** ENTRIES SHOWN follows **

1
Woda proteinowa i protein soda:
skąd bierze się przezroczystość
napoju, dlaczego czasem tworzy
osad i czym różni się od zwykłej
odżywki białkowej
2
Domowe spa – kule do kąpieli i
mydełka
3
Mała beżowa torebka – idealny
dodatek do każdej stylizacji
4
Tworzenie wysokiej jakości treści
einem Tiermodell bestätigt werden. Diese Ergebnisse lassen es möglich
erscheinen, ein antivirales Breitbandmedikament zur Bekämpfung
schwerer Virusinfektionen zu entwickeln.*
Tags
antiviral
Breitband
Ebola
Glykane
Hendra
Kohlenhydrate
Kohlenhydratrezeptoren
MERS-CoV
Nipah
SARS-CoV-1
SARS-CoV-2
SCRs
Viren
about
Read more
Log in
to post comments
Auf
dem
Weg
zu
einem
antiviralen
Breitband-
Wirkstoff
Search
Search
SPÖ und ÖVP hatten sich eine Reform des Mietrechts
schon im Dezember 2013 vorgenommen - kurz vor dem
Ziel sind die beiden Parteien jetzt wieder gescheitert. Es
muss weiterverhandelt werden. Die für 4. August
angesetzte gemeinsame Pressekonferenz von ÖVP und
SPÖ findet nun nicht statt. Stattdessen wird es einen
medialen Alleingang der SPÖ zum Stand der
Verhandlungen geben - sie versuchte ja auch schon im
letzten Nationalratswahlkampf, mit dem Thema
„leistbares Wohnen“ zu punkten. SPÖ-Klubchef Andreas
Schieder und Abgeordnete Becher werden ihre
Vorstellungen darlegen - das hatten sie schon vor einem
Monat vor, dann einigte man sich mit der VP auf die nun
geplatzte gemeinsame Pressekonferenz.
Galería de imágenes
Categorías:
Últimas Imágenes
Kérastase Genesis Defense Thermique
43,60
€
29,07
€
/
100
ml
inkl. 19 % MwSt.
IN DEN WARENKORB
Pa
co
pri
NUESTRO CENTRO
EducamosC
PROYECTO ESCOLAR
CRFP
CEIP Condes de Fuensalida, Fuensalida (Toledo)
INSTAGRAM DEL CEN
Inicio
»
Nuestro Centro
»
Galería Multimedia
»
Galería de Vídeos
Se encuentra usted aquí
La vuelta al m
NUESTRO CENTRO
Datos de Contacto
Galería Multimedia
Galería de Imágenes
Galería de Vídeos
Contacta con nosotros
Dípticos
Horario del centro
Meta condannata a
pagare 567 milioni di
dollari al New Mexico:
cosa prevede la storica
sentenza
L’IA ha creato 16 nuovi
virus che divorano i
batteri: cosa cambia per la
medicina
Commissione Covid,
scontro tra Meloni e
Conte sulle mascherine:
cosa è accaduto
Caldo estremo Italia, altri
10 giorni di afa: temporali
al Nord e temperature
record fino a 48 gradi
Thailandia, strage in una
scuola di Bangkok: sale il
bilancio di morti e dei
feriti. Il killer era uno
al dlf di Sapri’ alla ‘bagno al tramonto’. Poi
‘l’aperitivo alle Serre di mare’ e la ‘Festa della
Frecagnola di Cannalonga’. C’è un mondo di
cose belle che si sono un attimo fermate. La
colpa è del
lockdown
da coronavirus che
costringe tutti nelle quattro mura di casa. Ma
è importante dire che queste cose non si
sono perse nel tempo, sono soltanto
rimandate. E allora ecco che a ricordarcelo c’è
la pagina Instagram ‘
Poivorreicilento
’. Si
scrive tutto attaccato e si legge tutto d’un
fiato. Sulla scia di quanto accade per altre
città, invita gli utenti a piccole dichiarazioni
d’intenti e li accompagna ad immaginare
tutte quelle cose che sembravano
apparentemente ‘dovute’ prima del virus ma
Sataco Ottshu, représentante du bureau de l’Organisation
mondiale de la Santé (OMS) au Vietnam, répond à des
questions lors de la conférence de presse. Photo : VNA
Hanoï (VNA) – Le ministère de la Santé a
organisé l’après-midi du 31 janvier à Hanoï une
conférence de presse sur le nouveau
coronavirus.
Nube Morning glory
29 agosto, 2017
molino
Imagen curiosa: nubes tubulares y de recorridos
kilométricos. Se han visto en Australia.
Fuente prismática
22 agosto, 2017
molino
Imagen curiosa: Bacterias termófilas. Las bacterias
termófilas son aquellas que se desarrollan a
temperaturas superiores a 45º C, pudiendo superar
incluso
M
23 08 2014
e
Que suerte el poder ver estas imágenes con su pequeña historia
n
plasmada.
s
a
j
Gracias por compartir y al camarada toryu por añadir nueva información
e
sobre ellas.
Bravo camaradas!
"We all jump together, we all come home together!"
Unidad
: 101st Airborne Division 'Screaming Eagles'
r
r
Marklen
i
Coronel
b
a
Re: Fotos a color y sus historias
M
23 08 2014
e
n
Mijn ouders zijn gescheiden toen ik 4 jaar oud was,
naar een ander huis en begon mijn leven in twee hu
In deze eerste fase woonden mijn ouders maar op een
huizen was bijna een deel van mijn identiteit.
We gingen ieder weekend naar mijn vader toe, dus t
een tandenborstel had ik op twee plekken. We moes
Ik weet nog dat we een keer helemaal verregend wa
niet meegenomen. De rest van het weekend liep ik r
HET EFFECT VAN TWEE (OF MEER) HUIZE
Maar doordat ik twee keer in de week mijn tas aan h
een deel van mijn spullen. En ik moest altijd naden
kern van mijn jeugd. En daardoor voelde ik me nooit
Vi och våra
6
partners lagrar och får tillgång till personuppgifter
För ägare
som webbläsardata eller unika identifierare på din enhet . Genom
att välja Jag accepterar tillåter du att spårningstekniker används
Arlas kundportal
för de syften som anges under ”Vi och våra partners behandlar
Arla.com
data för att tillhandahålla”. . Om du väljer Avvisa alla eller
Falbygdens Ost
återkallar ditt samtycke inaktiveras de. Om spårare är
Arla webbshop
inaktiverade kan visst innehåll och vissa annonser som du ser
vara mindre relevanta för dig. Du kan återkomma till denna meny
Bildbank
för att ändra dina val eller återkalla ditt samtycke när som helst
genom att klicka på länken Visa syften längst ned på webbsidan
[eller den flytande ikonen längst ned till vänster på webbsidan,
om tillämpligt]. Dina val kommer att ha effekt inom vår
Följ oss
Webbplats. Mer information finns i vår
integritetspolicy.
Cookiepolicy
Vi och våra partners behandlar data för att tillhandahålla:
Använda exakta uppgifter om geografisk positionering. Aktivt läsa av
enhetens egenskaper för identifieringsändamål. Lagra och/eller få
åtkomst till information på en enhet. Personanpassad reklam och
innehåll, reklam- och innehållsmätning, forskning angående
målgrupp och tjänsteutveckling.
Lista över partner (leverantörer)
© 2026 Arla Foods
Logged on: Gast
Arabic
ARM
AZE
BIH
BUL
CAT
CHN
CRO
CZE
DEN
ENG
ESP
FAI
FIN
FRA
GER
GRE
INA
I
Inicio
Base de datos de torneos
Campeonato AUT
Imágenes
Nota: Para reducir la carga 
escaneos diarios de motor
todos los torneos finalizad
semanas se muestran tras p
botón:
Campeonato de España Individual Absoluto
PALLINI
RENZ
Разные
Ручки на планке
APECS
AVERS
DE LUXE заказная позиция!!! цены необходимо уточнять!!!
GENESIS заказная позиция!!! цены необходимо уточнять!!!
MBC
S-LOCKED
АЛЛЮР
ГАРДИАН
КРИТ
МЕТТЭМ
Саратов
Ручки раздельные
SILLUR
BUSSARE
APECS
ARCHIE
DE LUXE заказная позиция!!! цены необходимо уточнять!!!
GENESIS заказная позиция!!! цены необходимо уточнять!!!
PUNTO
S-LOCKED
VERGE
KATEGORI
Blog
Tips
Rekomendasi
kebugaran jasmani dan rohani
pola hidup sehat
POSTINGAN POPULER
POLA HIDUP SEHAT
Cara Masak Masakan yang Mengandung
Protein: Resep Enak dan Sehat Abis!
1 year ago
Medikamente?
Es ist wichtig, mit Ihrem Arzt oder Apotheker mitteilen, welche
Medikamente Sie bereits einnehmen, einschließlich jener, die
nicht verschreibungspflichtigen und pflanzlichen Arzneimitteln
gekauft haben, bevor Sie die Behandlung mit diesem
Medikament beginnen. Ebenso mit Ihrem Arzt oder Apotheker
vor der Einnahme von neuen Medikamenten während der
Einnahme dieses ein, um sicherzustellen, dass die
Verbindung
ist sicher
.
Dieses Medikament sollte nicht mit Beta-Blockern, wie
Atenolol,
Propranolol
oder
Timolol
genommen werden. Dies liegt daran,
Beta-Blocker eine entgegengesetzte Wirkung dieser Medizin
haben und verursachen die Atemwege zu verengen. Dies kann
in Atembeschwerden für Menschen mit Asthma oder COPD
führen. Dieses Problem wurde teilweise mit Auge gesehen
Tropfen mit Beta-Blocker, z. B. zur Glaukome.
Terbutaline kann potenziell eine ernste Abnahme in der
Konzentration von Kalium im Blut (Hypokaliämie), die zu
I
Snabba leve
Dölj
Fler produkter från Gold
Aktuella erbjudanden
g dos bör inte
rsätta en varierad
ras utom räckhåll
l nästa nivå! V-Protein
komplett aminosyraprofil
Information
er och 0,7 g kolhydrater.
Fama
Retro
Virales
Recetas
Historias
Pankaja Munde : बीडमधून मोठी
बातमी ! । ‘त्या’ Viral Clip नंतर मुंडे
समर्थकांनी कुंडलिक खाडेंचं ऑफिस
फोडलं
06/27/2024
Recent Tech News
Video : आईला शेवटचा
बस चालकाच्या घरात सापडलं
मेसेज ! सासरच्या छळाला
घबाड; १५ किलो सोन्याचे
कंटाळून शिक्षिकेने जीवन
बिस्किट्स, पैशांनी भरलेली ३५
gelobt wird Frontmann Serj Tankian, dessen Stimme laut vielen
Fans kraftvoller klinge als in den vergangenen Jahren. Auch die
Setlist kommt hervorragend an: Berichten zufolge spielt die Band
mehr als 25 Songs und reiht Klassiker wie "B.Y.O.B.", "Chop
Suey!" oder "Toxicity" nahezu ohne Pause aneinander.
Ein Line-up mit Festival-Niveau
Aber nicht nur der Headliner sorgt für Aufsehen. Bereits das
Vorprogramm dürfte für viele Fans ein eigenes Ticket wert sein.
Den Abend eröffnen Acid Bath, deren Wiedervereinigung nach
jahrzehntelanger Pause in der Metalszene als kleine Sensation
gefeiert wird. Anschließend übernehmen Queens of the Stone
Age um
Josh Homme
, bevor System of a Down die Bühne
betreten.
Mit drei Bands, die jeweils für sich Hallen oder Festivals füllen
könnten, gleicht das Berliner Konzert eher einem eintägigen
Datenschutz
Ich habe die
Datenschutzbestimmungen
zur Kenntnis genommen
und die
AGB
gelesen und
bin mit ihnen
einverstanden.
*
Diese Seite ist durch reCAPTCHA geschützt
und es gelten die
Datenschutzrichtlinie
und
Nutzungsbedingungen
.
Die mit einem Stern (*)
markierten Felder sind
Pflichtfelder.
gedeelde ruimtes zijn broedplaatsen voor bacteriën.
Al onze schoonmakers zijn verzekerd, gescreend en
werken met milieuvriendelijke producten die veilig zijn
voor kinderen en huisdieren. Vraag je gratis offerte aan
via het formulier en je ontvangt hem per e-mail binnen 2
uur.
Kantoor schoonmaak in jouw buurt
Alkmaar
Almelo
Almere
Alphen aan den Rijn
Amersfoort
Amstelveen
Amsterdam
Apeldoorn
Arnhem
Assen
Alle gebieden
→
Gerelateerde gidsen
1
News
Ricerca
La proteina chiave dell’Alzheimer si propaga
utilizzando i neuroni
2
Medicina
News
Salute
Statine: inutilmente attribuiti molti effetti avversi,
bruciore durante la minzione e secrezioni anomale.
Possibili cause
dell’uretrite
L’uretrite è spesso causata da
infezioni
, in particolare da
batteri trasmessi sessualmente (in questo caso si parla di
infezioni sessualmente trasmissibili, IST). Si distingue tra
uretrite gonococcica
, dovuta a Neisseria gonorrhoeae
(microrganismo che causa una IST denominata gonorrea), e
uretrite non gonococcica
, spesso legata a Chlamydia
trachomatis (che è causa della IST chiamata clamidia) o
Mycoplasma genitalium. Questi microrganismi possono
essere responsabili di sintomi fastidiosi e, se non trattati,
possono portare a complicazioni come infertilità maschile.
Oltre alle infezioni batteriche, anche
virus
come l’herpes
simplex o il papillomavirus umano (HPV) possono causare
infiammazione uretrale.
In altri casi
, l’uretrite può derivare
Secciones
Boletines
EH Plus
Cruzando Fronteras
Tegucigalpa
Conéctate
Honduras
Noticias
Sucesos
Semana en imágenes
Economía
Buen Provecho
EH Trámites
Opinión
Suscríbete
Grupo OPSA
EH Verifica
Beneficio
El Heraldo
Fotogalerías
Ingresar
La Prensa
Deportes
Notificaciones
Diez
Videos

** End of ENTRIES SHOWN **

All that is wanted is the stretch of lines above from the one containing "Division 'Screaming Eagles'" through the one containing "Maar doordat ik", duplicated exactly.

--- EXERCISE SOLUTION ---
: 101st Airborne Division 'Screaming Eagles'
r
r
Marklen
i
Coronel
b
a
Re: Fotos a color y sus historias
M
23 08 2014
e
n
Mijn ouders zijn gescheiden toen ik 4 jaar oud was,
naar een ander huis en begon mijn leven in twee hu
In deze eerste fase woonden mijn ouders maar op een
huizen was bijna een deel van mijn identiteit.
We gingen ieder weekend naar mijn vader toe, dus t
een tandenborstel had ik op twee plekken. We moes
Ik weet nog dat we een keer helemaal verregend wa
niet meegenomen. De rest van het weekend liep ik r
HET EFFECT VAN TWEE (OF MEER) HUIZE
Maar doordat ik twee keer in de week mijn tas aan h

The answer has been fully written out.